Task brief:
Keeping every word intact, reproduce all of the records.
++++ Records for this exercise
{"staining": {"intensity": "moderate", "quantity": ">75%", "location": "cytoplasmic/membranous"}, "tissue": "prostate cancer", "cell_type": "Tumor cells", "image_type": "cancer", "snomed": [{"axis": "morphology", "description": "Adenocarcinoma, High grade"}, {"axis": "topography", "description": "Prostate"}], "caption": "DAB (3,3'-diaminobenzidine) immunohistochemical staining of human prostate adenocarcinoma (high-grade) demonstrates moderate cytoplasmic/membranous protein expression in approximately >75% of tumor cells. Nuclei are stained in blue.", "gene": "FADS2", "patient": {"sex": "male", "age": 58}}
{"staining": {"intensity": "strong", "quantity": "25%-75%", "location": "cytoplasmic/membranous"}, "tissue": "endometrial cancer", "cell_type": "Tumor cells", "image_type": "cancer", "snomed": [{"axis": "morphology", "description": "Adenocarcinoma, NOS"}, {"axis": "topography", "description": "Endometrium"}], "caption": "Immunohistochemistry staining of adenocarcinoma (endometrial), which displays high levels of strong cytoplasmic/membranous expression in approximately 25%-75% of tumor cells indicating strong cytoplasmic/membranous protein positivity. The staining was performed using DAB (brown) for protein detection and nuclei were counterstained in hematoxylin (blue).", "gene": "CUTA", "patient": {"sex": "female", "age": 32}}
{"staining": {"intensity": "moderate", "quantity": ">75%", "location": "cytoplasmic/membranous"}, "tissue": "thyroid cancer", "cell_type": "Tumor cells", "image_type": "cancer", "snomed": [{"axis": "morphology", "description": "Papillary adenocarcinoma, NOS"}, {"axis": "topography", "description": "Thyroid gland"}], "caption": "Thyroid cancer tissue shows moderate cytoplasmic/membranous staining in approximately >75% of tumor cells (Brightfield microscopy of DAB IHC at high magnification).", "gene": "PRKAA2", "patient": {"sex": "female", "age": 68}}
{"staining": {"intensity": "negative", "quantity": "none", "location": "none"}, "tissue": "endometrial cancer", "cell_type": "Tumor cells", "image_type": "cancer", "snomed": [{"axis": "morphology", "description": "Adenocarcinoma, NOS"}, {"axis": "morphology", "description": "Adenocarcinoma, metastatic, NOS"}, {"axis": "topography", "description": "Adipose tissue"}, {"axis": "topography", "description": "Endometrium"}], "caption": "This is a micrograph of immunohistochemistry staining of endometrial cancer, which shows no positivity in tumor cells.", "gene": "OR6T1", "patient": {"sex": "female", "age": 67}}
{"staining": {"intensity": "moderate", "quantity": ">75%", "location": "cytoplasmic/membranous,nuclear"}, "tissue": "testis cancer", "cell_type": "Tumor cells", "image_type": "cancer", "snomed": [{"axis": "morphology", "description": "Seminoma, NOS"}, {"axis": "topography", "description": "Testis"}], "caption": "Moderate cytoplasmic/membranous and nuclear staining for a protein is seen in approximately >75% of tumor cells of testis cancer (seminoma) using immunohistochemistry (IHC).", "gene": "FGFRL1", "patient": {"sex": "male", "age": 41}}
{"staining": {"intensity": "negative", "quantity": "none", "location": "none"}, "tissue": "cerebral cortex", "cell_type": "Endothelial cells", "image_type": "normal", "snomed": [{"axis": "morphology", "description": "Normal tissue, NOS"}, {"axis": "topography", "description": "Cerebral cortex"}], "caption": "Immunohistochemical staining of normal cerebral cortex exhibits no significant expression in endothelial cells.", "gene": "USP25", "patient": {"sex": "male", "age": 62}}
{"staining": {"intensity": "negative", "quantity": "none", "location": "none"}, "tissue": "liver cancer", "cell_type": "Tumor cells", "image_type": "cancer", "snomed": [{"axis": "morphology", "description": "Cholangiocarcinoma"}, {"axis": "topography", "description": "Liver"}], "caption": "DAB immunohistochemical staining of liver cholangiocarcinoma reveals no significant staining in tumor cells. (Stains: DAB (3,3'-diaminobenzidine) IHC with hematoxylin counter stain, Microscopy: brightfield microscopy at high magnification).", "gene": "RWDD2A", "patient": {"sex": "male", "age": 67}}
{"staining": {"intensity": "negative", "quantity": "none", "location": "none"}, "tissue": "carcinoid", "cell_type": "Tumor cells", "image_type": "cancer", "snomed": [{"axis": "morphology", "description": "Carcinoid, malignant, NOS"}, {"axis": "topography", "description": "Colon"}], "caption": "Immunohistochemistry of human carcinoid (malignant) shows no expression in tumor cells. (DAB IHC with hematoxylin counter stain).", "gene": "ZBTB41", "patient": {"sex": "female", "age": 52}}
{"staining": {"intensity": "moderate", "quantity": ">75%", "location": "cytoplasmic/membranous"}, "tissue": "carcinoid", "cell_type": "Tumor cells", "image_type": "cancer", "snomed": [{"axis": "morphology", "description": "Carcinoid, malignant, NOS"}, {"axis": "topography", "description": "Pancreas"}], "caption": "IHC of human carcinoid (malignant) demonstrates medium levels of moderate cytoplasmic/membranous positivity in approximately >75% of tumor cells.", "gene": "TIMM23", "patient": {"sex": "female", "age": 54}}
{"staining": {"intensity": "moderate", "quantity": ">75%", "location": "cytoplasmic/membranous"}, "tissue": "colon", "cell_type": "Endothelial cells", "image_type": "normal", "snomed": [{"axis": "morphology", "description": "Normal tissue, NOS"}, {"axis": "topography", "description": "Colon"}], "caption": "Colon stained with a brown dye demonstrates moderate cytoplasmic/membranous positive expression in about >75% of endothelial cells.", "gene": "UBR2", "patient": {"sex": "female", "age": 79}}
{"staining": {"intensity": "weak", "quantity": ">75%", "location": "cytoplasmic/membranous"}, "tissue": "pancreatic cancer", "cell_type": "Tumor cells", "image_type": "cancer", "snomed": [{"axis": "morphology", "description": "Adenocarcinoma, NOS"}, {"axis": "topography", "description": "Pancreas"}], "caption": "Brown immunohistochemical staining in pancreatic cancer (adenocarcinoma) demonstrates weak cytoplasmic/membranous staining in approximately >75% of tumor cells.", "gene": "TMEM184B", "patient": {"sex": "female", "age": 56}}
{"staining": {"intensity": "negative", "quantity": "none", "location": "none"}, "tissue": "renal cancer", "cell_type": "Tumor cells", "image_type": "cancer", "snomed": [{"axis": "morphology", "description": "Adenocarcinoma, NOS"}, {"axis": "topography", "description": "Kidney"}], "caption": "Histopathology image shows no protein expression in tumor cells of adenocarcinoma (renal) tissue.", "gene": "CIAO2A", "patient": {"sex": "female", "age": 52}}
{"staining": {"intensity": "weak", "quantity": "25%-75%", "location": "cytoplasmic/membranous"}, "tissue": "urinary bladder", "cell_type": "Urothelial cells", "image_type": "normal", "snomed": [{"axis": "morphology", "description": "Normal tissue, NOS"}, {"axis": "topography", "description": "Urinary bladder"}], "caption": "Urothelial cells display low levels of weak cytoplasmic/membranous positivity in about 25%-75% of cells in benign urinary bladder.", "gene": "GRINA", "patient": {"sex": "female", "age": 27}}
++++++++
Answer to this task:
{"staining": {"intensity": "moderate", "quantity": ">75%", "location": "cytoplasmic/membranous"}, "tissue": "prostate cancer", "cell_type": "Tumor cells", "image_type": "cancer", "snomed": [{"axis": "morphology", "description": "Adenocarcinoma, High grade"}, {"axis": "topography", "description": "Prostate"}], "caption": "DAB (3,3'-diaminobenzidine) immunohistochemical staining of human prostate adenocarcinoma (high-grade) demonstrates moderate cytoplasmic/membranous protein expression in approximately >75% of tumor cells. Nuclei are stained in blue.", "gene": "FADS2", "patient": {"sex": "male", "age": 58}}
{"staining": {"intensity": "strong", "quantity": "25%-75%", "location": "cytoplasmic/membranous"}, "tissue": "endometrial cancer", "cell_type": "Tumor cells", "image_type": "cancer", "snomed": [{"axis": "morphology", "description": "Adenocarcinoma, NOS"}, {"axis": "topography", "description": "Endometrium"}], "caption": "Immunohistochemistry staining of adenocarcinoma (endometrial), which displays high levels of strong cytoplasmic/membranous expression in approximately 25%-75% of tumor cells indicating strong cytoplasmic/membranous protein positivity. The staining was performed using DAB (brown) for protein detection and nuclei were counterstained in hematoxylin (blue).", "gene": "CUTA", "patient": {"sex": "female", "age": 32}}
{"staining": {"intensity": "moderate", "quantity": ">75%", "location": "cytoplasmic/membranous"}, "tissue": "thyroid cancer", "cell_type": "Tumor cells", "image_type": "cancer", "snomed": [{"axis": "morphology", "description": "Papillary adenocarcinoma, NOS"}, {"axis": "topography", "description": "Thyroid gland"}], "caption": "Thyroid cancer tissue shows moderate cytoplasmic/membranous staining in approximately >75% of tumor cells (Brightfield microscopy of DAB IHC at high magnification).", "gene": "PRKAA2", "patient": {"sex": "female", "age": 68}}
{"staining": {"intensity": "negative", "quantity": "none", "location": "none"}, "tissue": "endometrial cancer", "cell_type": "Tumor cells", "image_type": "cancer", "snomed": [{"axis": "morphology", "description": "Adenocarcinoma, NOS"}, {"axis": "morphology", "description": "Adenocarcinoma, metastatic, NOS"}, {"axis": "topography", "description": "Adipose tissue"}, {"axis": "topography", "description": "Endometrium"}], "caption": "This is a micrograph of immunohistochemistry staining of endometrial cancer, which shows no positivity in tumor cells.", "gene": "OR6T1", "patient": {"sex": "female", "age": 67}}
{"staining": {"intensity": "moderate", "quantity": ">75%", "location": "cytoplasmic/membranous,nuclear"}, "tissue": "testis cancer", "cell_type": "Tumor cells", "image_type": "cancer", "snomed": [{"axis": "morphology", "description": "Seminoma, NOS"}, {"axis": "topography", "description": "Testis"}], "caption": "Moderate cytoplasmic/membranous and nuclear staining for a protein is seen in approximately >75% of tumor cells of testis cancer (seminoma) using immunohistochemistry (IHC).", "gene": "FGFRL1", "patient": {"sex": "male", "age": 41}}
{"staining": {"intensity": "negative", "quantity": "none", "location": "none"}, "tissue": "cerebral cortex", "cell_type": "Endothelial cells", "image_type": "normal", "snomed": [{"axis": "morphology", "description": "Normal tissue, NOS"}, {"axis": "topography", "description": "Cerebral cortex"}], "caption": "Immunohistochemical staining of normal cerebral cortex exhibits no significant expression in endothelial cells.", "gene": "USP25", "patient": {"sex": "male", "age": 62}}
{"staining": {"intensity": "negative", "quantity": "none", "location": "none"}, "tissue": "liver cancer", "cell_type": "Tumor cells", "image_type": "cancer", "snomed": [{"axis": "morphology", "description": "Cholangiocarcinoma"}, {"axis": "topography", "description": "Liver"}], "caption": "DAB immunohistochemical staining of liver cholangiocarcinoma reveals no significant staining in tumor cells. (Stains: DAB (3,3'-diaminobenzidine) IHC with hematoxylin counter stain, Microscopy: brightfield microscopy at high magnification).", "gene": "RWDD2A", "patient": {"sex": "male", "age": 67}}
{"staining": {"intensity": "negative", "quantity": "none", "location": "none"}, "tissue": "carcinoid", "cell_type": "Tumor cells", "image_type": "cancer", "snomed": [{"axis": "morphology", "description": "Carcinoid, malignant, NOS"}, {"axis": "topography", "description": "Colon"}], "caption": "Immunohistochemistry of human carcinoid (malignant) shows no expression in tumor cells. (DAB IHC with hematoxylin counter stain).", "gene": "ZBTB41", "patient": {"sex": "female", "age": 52}}
{"staining": {"intensity": "moderate", "quantity": ">75%", "location": "cytoplasmic/membranous"}, "tissue": "carcinoid", "cell_type": "Tumor cells", "image_type": "cancer", "snomed": [{"axis": "morphology", "description": "Carcinoid, malignant, NOS"}, {"axis": "topography", "description": "Pancreas"}], "caption": "IHC of human carcinoid (malignant) demonstrates medium levels of moderate cytoplasmic/membranous positivity in approximately >75% of tumor cells.", "gene": "TIMM23", "patient": {"sex": "female", "age": 54}}
{"staining": {"intensity": "moderate", "quantity": ">75%", "location": "cytoplasmic/membranous"}, "tissue": "colon", "cell_type": "Endothelial cells", "image_type": "normal", "snomed": [{"axis": "morphology", "description": "Normal tissue, NOS"}, {"axis": "topography", "description": "Colon"}], "caption": "Colon stained with a brown dye demonstrates moderate cytoplasmic/membranous positive expression in about >75% of endothelial cells.", "gene": "UBR2", "patient": {"sex": "female", "age": 79}}
{"staining": {"intensity": "weak", "quantity": ">75%", "location": "cytoplasmic/membranous"}, "tissue": "pancreatic cancer", "cell_type": "Tumor cells", "image_type": "cancer", "snomed": [{"axis": "morphology", "description": "Adenocarcinoma, NOS"}, {"axis": "topography", "description": "Pancreas"}], "caption": "Brown immunohistochemical staining in pancreatic cancer (adenocarcinoma) demonstrates weak cytoplasmic/membranous staining in approximately >75% of tumor cells.", "gene": "TMEM184B", "patient": {"sex": "female", "age": 56}}
{"staining": {"intensity": "negative", "quantity": "none", "location": "none"}, "tissue": "renal cancer", "cell_type": "Tumor cells", "image_type": "cancer", "snomed": [{"axis": "morphology", "description": "Adenocarcinoma, NOS"}, {"axis": "topography", "description": "Kidney"}], "caption": "Histopathology image shows no protein expression in tumor cells of adenocarcinoma (renal) tissue.", "gene": "CIAO2A", "patient": {"sex": "female", "age": 52}}
{"staining": {"intensity": "weak", "quantity": "25%-75%", "location": "cytoplasmic/membranous"}, "tissue": "urinary bladder", "cell_type": "Urothelial cells", "image_type": "normal", "snomed": [{"axis": "morphology", "description": "Normal tissue, NOS"}, {"axis": "topography", "description": "Urinary bladder"}], "caption": "Urothelial cells display low levels of weak cytoplasmic/membranous positivity in about 25%-75% of cells in benign urinary bladder.", "gene": "GRINA", "patient": {"sex": "female", "age": 27}}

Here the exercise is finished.